**To-do item:** Copy the text of the listing below word for word, line by line, leaving out the pictures.

* * *

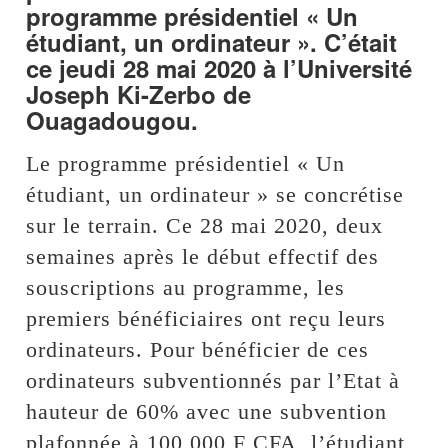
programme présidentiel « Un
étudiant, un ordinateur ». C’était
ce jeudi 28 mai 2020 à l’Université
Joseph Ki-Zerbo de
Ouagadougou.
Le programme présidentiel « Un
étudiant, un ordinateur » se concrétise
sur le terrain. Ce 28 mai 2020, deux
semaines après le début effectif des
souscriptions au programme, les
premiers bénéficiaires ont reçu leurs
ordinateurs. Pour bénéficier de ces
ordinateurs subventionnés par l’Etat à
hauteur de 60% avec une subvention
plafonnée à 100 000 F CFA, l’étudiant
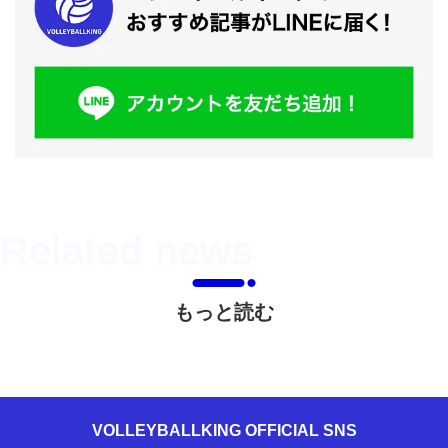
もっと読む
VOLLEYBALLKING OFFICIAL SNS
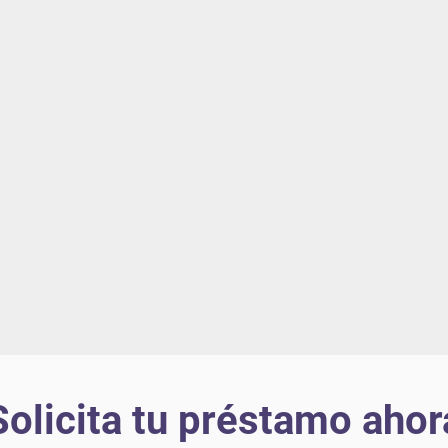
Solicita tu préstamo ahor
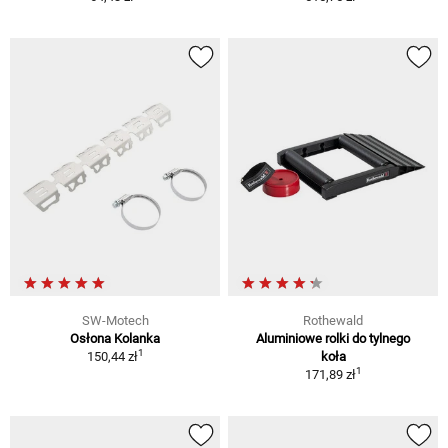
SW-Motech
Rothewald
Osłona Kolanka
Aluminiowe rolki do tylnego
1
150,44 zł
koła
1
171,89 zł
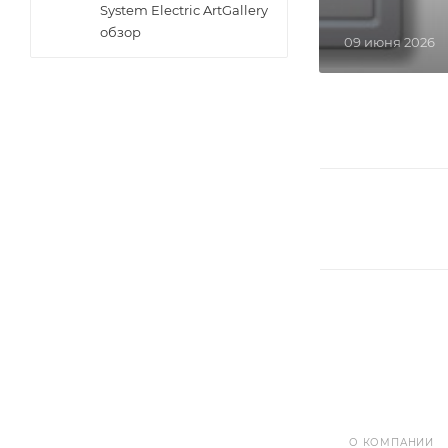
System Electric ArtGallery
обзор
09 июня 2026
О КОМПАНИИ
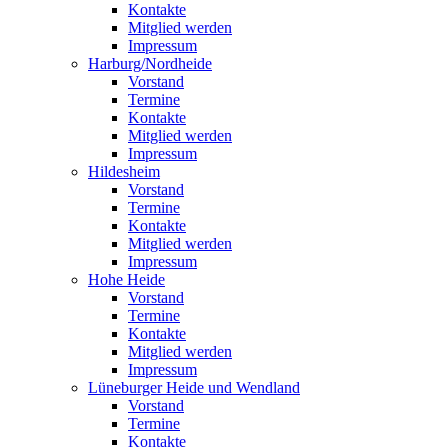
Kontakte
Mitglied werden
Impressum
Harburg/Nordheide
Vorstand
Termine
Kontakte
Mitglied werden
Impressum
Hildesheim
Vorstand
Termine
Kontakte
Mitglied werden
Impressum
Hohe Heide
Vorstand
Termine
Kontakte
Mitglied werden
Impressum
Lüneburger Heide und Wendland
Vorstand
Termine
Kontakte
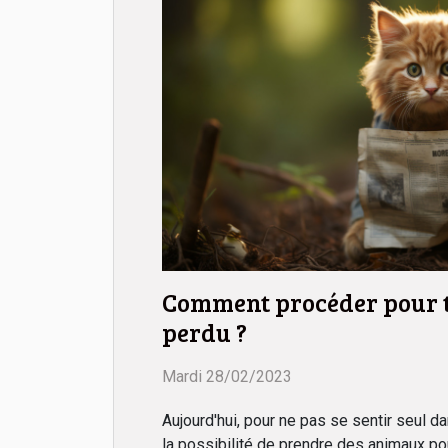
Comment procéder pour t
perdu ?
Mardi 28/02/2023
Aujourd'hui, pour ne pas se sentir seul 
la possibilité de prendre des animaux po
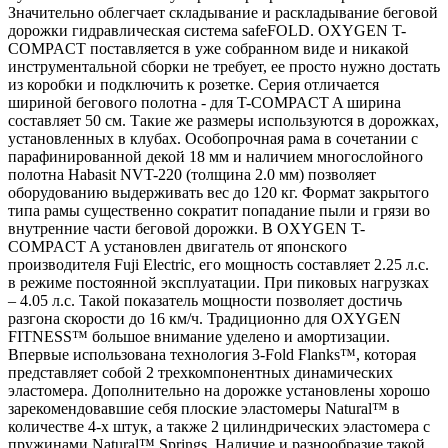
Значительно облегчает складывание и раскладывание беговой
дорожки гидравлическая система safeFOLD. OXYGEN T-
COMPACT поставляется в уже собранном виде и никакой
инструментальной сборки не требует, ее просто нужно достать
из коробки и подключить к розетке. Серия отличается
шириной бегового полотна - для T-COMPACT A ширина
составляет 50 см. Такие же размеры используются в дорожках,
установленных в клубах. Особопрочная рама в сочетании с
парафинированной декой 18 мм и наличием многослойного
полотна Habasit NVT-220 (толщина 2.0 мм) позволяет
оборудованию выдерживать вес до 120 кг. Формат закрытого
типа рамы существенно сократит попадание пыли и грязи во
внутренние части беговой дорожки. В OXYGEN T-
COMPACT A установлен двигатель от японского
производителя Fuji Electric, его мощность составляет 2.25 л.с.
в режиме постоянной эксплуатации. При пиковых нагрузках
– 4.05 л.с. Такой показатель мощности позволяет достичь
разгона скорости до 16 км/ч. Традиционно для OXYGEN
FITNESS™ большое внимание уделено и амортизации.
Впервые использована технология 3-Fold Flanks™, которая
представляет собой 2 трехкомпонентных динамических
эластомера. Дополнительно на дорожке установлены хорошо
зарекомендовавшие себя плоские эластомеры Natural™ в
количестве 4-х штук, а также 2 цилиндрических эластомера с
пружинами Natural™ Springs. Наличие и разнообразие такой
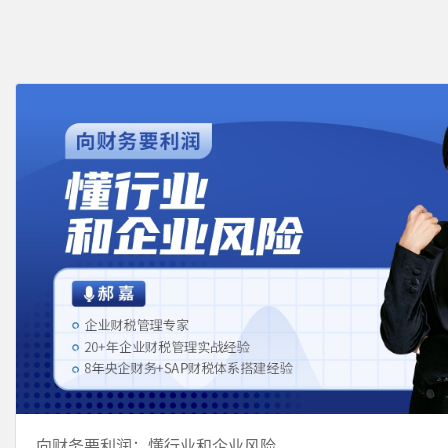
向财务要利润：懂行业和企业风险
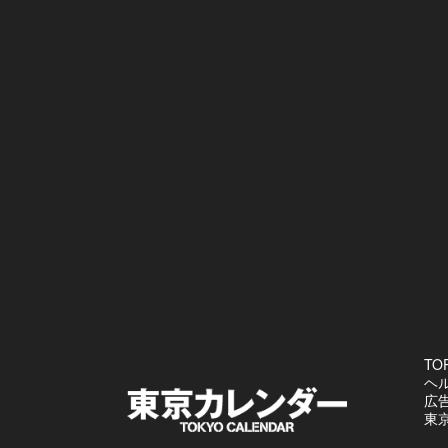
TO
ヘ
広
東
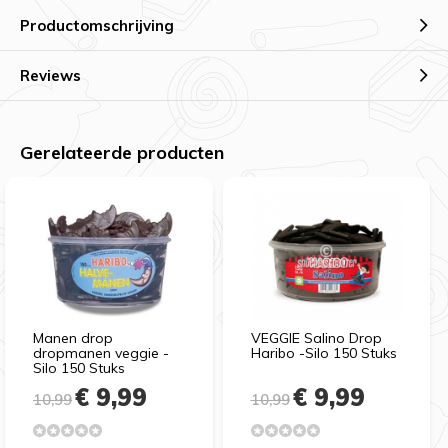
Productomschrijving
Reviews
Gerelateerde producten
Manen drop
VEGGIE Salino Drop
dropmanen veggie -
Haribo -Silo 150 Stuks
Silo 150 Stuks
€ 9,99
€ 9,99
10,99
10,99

* * *

**Exercise answer:**
programme présidentiel « Un
étudiant, un ordinateur ». C’était
ce jeudi 28 mai 2020 à l’Université
Joseph Ki-Zerbo de
Ouagadougou.
Le programme présidentiel « Un
étudiant, un ordinateur » se concrétise
sur le terrain. Ce 28 mai 2020, deux
semaines après le début effectif des
souscriptions au programme, les
premiers bénéficiaires ont reçu leurs
ordinateurs. Pour bénéficier de ces
ordinateurs subventionnés par l’Etat à
hauteur de 60% avec une subvention
plafonnée à 100 000 F CFA, l’étudiant
もっと読む
VOLLEYBALLKING OFFICIAL SNS
Solicita tu préstamo ahor
SW-Motech
Rothewald
Osłona Kolanka
Aluminiowe rolki do tylnego
1
150,44 zł
koła
1
171,89 zł
System Electric ArtGallery
обзор
09 июня 2026
О КОМПАНИИ
Kontakte
Mitglied werden
Impressum
Harburg/Nordheide
Vorstand
Termine
Kontakte
Mitglied werden
Impressum
Hildesheim
Vorstand
Termine
Kontakte
Mitglied werden
Impressum
Hohe Heide
Vorstand
Termine
Kontakte
Mitglied werden
Impressum
Lüneburger Heide und Wendland
Vorstand
Termine
Kontakte
Comment procéder pour t
perdu ?
Mardi 28/02/2023
Aujourd'hui, pour ne pas se sentir seul 
la possibilité de prendre des animaux po
Значительно облегчает складывание и раскладывание беговой
дорожки гидравлическая система safeFOLD. OXYGEN T-
COMPACT поставляется в уже собранном виде и никакой
инструментальной сборки не требует, ее просто нужно достать
из коробки и подключить к розетке. Серия отличается
шириной бегового полотна - для T-COMPACT A ширина
составляет 50 см. Такие же размеры используются в дорожках,
установленных в клубах. Особопрочная рама в сочетании с
парафинированной декой 18 мм и наличием многослойного
полотна Habasit NVT-220 (толщина 2.0 мм) позволяет
оборудованию выдерживать вес до 120 кг. Формат закрытого
типа рамы существенно сократит попадание пыли и грязи во
внутренние части беговой дорожки. В OXYGEN T-
COMPACT A установлен двигатель от японского
производителя Fuji Electric, его мощность составляет 2.25 л.с.
в режиме постоянной эксплуатации. При пиковых нагрузках
– 4.05 л.с. Такой показатель мощности позволяет достичь
разгона скорости до 16 км/ч. Традиционно для OXYGEN
FITNESS™ большое внимание уделено и амортизации.
Впервые использована технология 3-Fold Flanks™, которая
представляет собой 2 трехкомпонентных динамических
эластомера. Дополнительно на дорожке установлены хорошо
зарекомендовавшие себя плоские эластомеры Natural™ в
количестве 4-х штук, а также 2 цилиндрических эластомера с
пружинами Natural™ Springs. Наличие и разнообразие такой
向财务要利润：懂行业和企业风险
TO
ヘ
広
東
Productomschrijving
Reviews
Gerelateerde producten
Manen drop
VEGGIE Salino Drop
dropmanen veggie -
Haribo -Silo 150 Stuks
Silo 150 Stuks
€ 9,99
€ 9,99
10,99
10,99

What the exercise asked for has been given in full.